You can use the app both in portrait and landscape mode. When in portrait tabs go into a popover accessible from the toolbar, and you can click on an icon inside this popover to get a Safari-like thumbnail view for open pages. You can open new tabs from inside the same popover. If you hold the iPad in landscape mode, though, tabs go into a sidebar on the left, similar to the persistent sidebar you get in Settings.app. You can switch between tabs with a single tap, and depending on the available memory Grazing will refresh the page or present it to you as you left it. This is pretty smart memory management, if you ask me. Sure, you can’t open 10+ tabs but really - who wants that on the iPad? Four is fine to me. But it’s not just the raw number of tabs that make Grazing a great browser. It’s the details and the overall experience.
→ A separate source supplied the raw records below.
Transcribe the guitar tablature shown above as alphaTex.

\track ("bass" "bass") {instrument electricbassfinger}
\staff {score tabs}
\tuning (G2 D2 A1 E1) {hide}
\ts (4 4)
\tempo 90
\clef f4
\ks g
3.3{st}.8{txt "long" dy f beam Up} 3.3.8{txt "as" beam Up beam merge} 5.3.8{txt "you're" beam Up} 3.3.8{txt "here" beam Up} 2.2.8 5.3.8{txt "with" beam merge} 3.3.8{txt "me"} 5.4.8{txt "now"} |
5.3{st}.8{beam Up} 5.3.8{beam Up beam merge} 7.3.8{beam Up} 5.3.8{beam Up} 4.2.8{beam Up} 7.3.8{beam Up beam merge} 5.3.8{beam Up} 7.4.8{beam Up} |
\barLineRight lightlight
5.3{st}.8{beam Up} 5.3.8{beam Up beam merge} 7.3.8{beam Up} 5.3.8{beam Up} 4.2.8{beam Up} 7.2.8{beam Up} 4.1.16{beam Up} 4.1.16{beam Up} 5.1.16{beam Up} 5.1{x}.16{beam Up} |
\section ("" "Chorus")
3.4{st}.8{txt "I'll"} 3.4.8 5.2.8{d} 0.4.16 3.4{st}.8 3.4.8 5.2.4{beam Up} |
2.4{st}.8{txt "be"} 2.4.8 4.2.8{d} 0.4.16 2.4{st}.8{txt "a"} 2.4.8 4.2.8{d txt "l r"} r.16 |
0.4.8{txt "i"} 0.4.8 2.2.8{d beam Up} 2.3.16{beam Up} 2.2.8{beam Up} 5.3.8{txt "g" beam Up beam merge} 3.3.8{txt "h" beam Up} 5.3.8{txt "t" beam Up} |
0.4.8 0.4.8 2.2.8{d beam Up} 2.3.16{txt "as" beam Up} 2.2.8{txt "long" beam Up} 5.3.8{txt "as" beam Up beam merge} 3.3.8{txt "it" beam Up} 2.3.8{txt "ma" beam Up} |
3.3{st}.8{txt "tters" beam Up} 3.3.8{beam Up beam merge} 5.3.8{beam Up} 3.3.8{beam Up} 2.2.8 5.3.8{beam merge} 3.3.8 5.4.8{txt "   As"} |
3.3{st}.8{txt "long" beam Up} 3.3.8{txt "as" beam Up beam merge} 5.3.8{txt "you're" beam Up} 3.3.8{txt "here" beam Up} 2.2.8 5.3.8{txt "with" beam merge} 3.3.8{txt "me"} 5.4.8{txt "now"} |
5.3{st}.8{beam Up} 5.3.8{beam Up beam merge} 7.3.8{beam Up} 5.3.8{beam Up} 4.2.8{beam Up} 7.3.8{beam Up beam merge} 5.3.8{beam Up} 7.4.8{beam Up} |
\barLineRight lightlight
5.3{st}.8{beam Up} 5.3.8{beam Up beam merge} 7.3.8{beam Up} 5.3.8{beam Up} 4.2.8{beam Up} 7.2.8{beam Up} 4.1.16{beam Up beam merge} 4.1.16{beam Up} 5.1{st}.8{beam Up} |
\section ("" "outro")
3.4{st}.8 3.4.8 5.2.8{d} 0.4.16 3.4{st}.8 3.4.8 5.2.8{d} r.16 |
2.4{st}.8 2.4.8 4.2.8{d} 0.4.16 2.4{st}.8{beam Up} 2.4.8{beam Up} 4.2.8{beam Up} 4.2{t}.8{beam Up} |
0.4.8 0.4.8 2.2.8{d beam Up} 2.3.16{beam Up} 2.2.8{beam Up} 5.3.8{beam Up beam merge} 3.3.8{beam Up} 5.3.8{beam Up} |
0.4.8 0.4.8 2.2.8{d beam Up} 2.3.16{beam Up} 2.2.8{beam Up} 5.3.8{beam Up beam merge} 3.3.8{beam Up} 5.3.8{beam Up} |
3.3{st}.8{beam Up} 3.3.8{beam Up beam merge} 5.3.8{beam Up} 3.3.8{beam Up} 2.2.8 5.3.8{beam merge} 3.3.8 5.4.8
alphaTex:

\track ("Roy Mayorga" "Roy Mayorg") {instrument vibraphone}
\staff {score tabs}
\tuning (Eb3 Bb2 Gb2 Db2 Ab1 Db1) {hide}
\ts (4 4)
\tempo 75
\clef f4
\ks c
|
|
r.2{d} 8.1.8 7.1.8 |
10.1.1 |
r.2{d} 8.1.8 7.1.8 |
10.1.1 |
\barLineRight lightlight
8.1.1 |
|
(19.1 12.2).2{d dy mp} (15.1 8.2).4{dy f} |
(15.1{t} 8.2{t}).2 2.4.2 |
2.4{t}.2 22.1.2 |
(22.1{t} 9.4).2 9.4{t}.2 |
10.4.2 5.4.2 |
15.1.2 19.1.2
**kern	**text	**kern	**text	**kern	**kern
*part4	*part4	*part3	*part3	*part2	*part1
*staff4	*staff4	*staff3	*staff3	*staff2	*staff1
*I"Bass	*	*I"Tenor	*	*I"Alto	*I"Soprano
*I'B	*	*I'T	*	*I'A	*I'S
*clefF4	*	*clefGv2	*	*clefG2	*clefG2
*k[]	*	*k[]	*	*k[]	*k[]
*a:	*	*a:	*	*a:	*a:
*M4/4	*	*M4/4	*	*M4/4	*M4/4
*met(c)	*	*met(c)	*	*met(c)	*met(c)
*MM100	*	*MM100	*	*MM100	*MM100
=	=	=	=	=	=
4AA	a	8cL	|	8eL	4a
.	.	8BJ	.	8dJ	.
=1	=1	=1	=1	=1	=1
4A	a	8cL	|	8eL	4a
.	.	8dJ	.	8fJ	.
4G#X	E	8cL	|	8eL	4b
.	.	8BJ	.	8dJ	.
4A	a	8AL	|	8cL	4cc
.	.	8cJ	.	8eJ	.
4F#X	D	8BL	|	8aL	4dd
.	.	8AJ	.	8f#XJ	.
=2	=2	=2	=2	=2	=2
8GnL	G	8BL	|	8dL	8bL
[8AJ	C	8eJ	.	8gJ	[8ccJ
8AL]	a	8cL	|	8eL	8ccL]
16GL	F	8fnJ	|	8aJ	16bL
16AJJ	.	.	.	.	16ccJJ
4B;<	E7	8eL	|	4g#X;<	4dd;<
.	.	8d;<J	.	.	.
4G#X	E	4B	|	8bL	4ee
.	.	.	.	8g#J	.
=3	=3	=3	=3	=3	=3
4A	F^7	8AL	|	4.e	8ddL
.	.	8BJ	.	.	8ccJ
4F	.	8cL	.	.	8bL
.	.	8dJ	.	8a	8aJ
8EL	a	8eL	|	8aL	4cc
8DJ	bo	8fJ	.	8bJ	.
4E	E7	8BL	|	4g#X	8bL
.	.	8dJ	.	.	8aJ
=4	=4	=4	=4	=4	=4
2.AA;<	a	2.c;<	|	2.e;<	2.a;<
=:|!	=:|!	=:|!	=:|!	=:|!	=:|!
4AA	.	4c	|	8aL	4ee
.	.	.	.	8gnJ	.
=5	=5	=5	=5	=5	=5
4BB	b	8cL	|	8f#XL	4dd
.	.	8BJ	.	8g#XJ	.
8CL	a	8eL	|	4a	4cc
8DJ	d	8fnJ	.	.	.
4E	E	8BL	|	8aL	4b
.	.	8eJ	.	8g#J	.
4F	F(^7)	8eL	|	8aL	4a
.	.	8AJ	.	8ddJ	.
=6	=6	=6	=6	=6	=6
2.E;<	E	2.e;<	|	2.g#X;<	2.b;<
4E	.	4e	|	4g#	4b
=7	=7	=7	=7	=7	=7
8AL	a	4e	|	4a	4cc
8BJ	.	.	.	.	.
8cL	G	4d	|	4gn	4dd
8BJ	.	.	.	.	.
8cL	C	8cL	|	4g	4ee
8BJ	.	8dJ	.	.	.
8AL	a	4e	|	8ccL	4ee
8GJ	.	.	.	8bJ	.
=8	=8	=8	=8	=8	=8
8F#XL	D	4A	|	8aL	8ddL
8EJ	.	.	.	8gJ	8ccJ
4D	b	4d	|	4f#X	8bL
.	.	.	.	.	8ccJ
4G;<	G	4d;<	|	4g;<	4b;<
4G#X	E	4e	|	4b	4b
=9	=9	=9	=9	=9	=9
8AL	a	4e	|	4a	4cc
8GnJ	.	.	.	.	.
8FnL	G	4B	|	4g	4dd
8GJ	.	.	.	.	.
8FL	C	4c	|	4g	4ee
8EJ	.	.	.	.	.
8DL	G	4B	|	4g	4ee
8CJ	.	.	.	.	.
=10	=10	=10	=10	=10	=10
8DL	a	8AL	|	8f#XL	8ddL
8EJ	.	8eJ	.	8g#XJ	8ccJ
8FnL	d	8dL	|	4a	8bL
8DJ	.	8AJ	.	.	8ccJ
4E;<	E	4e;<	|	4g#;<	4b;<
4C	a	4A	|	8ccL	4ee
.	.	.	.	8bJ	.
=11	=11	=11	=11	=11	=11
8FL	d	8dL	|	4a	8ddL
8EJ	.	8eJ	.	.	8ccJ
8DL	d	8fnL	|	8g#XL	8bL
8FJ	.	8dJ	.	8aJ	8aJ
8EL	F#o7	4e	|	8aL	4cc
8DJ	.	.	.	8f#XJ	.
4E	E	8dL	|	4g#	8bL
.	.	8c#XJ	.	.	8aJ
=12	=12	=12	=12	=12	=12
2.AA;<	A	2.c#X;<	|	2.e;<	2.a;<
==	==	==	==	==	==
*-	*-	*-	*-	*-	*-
For instance, the address bar “pulses” when opening a new link. Ok, it’s detail. But I look at this stuff when reviewing and using an app. I love details. You can put a bookmarks bar below the main toolbar, and bookmarks have both name and favicon. You can also create folders form the bookmark management popover. What I really appreciate about Grazing (besides the refined and polished UI) is the menu you get when you tap on a link inside a webpage: you can open it, open in a new tab, open in the background (think of CMD + click on OS X), copy, bookmark and forward to Safari.

The Thumbpad is another great feature the developers successfully implemented in Grazing. When you perform a three-finger tap on any webpage you get a translucent overlay at the right side of the iPad’s screen, which you can sue to perform a variery of actions such as open link in the background, switch tabs and page up/down. It’s all gesture-based. This, together with some very powerful search and find in page features, makes Grazing a beautiful and fast browser for casual and power users.

Available at $1.99 in the App Store, Grazing has reinvented my browsing on the iPad. Tabs, gorgeous design, searches and gestures: this is a must-have. Go ahead and buy it.